Le monarque

La Reine s’adresse aux invités lors du dîner offert par le gouvernement du Canada au Fairmont Royal York de Toronto, le 5 juillet 2010.

La Reine s’adresse aux invités lors du dîner offert par le gouvernement du Canada au Fairmont Royal York de Toronto, le 5 juillet 2010.

Le Canada est une monarchie constitutionnelle. Depuis 1534, année au cours de laquelle le roi de France a revendiqué ce qui est aujourd’hui le Canada, l’histoire de notre pays a été marquée par le règne ininterrompu de monarques, français ou britanniques, qui ont eu une profonde influence sur le développement de notre pays.

À titre de monarque constitutionnel, la Reine ne « règne » plus sur le pays, mais elle fait toujours partie de notre système gouvernemental et de notre identité à titre de chef de l’État canadien.

La Reine du Canada

Sa Majesté a été le premier des souverains du Canada à être proclamé distinctement reine du Canada; en 1953, la Loi sur les titres royaux confère officiellement à Elizabeth II le titre de « reine du Canada ».

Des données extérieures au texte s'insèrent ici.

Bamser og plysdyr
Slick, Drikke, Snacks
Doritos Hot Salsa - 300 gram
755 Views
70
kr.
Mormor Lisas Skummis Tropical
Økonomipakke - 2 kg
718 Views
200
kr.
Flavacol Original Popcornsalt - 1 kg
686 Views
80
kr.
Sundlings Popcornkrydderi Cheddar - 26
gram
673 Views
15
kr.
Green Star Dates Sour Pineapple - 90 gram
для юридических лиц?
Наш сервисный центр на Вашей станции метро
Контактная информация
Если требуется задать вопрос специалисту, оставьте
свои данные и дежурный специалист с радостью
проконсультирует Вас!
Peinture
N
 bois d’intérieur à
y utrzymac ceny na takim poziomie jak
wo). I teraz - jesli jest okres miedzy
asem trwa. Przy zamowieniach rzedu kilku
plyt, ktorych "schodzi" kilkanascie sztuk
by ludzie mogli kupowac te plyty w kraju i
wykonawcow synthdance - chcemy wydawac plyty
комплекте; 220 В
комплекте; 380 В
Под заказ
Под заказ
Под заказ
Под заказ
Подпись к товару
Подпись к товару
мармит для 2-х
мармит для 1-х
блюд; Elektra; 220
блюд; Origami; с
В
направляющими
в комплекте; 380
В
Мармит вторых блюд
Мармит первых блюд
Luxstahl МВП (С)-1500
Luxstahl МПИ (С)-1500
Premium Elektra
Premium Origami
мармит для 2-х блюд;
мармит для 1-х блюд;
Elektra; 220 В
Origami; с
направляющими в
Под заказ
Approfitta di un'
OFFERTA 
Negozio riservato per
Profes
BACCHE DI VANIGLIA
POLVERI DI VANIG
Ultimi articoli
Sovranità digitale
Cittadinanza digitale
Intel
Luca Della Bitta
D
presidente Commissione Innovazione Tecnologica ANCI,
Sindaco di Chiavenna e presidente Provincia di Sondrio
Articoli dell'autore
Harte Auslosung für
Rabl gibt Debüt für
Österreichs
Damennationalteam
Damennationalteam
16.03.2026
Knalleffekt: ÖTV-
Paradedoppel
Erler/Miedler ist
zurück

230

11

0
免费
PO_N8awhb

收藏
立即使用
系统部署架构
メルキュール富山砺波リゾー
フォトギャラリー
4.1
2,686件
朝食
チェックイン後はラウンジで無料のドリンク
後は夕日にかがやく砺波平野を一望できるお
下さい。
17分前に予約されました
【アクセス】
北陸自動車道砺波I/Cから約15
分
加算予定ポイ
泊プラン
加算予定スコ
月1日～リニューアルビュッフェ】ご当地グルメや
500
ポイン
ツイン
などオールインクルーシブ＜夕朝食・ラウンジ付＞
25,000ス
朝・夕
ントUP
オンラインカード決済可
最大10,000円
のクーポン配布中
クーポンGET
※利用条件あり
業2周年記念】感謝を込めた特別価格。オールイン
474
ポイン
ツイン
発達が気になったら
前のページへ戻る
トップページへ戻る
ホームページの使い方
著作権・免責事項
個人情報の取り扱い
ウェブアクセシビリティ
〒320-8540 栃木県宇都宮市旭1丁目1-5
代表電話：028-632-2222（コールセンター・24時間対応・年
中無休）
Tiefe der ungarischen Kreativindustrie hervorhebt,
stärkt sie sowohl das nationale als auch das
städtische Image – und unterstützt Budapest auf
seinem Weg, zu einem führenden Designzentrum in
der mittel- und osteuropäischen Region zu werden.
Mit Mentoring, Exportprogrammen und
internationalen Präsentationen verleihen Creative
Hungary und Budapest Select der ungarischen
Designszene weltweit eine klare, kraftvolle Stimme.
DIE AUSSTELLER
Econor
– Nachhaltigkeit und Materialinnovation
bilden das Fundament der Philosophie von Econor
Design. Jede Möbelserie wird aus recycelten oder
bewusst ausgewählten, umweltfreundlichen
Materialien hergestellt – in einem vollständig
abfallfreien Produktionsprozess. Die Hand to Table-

Sa Majesté est proclamée au Canada par les termes suivants : « Par la Grâce de Dieu Reine du Royaume-Uni, du Canada et de ses autres royaumes et territoires, Chef du Commonwealth, Défenseur de la Foi. »

La reine Elizabeth II est le premier monarque proclamé distinctement Souverain du Canada. La proclamation confirme le statut du nouveau monarque comme reine du Canada, indépendamment de son rôle de reine du Royaume-Uni et des autres royaumes du Commonwealth.

Le 9 septembre 2015, un jalon a été atteint. Sa Majesté la Reine est devenue la souveraine ayant connu le plus long règne à l'ère moderne du Canada.

Le rôle de la Reine

À titre d’incarnation vivante de la Couronne, la Reine unit les Canadiens, inspire un sentiment collectif d’appartenance à notre pays et renforce notre identité nationale et notre fierté.

Les nouveaux Canadiens, les membres du Parlement fédéral, des législatures provinciales et territoriales, les militaires et les policiers prêtent tous serment de fidélité à la Reine.

Nous ne prêtons pas allégeance à un bout de tissu, à un document (constitution) ou à une entité politique. Nous prêtons plutôt allégeance à la personne qui représente tous ces éléments, ainsi que les valeurs que nous avons en partage.